I missed Resurrection Bay when it was released in 2015. Of course I’ve no excuse now (four years later) for not reading a copy of the much-lauded debut novel by Emma Viskic. And. I. Really. Must. Read. It.
I read her second And Fire Came Down, also featuring Caleb Zelic, but – though I loved Viskic’s writing – I didn’t get the hype over the main character (and therefore the series he was carrying).
Viskic’s new release Darkness for Light, the third in the series however is my favourite so far (noting of course I’ve not read the first!). I devoured this in a sitting and engaged with Caleb far more than I did in the previous book. I’m not entirely sure why that is… but here I really enjoyed the time I spent with him and now can’t wait for more.Darkness for Light
by Emma Viskic
Series: Caleb Zelic #3
Published by Echo Publishing
Source: Echo Publishing
Genres: Crime Fiction, Thriller / Suspense
ISBN: (Caleb Zelic, #3)
After a lifetime of bad decisions troubled PI Caleb Zelic is finally making good ones. He's in therapy, reconnecting with the Deaf community, and reconciling with his wife.
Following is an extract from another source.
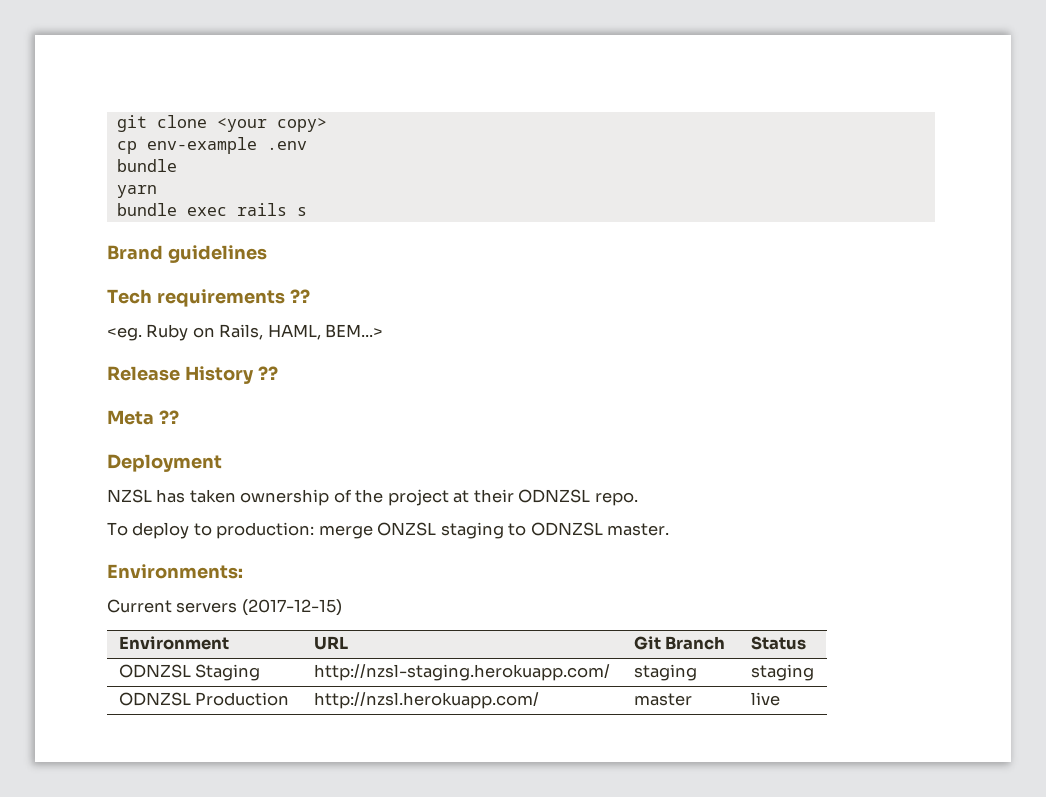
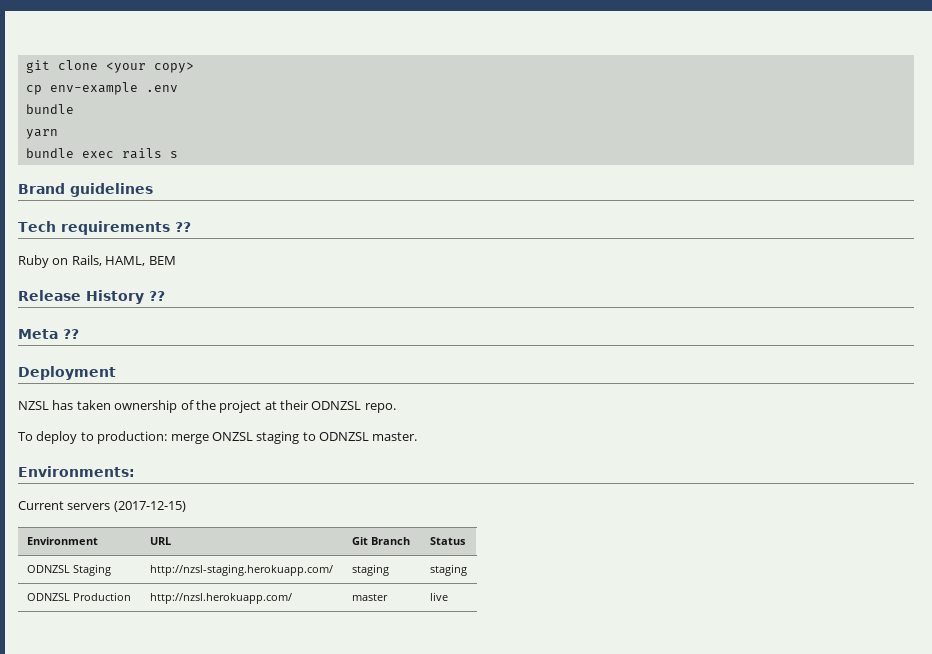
[107,327,142,341] <eg. -> (191, 227) none
[325,324,384,338] BEM...> -> [148,256,176,265] BEM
But he can’t escape his past.
A violent confrontation forces Caleb back into contact with his double-crossing partner, Frankie. When her niece is kidnapped, Frankie and Caleb must work together to save the child’s life. But their efforts will risk everything, including their own lives.
I often moan about crime fiction or thrillers involving multiple plots. Even more so if they merge in some weird way. It’s not really the case here; though Caleb’s focus is on finding the documents – to ensure he’s not prosecuted for murder – he also gets involved in a series of incidents involving a local business. One that only employs hearing impaired people. Alberto’s offers a sense of ‘home’ for Caleb so he’s keen to look into the efforts to sabotage the restaurant. The two plots work well and Viskic does a good job at communicating Caleb’s torn priorities.
Caleb’s ex (Kat) doesn’t feature much here, though he does bounce ideas off her and I like that he feels some sense of obligation to keep her in the loop about his case and his safety. She of course knows Frankie, Caleb’s former partner who reappears here when her sister is attacked.
It’s soon obvious that Frankie’s sister Maggie was involved in some dodgy dealings and has evidence that a lot of people would kill to have. Caleb’s tempted to walk away from the case a number of times. Initially he worries about evidence a federal police officer tells him they have on him for murder; and later it’s because Maggie’s daughter is at risk and he’s kinda bonded with nine year old Tilda.
There are some interesting twists here. I commented in my review of And Fire Came Down that by not reading its predecessor (Resurrection Bay) I was missing some context. It’s a little the same here, as many of the same characters feature, and some of the secrets and events referred to must have occurred in Viskic’s first book.
That being said, I wasn’t really lost, but probably less shocked by some of the events. There’s treachery everywhere here and Caleb struggles to know who to trust. And of coure he’s prone to blame himself for so much.
The second novel touched more on Caleb’s relationship with his father and his hearing loss but it’s mentioned here briefly. The guilt and fear of ‘not being enough’ means Caleb’s still wondering what he could have prevented, but he’s getting better at dealing with that and I like the introduction of his therapist as a foil to Caleb’s guilt.
I note I raved about Viskic’s writing in And Fire Came Down. It’s again brilliant but I was more drawn to the characters and to Caleb in particular. I am relieved I finally became smitten with the character so many enjoyed in Resurrection Bay as it wasn’t the case in the second book. I was nervous his hearing impairment somehow impacted on my engagement and worried I was #ableist in some way I’d not realised.
I also engaged more with Caleb’s copy ‘buddy’ Tedesco here and really liked that Viskic has made him quite complex. He seems to have honour and a commitment to justice (over bureaucracy) though draws the line firmly here when it comes to crimes and illegal activity. Caleb’s pretty morally sound, but Tedesco is even more so, which is nice for a change. (Earnest and honest cops…. who’d a thunk it?!)
So… I really enjoyed this new release and am determined now to go back and read Resurrection Bay. Obviously I know ‘some’ of what happened there, but I’m liking Caleb et al so much I’m keen for a little more backstory!
Darkness For Light by Emma Viskic will be published in Australia by Echo Publishing and available from 2 December 2019. RRP $29.99
I received a copy of this book from the publisher for review purposes.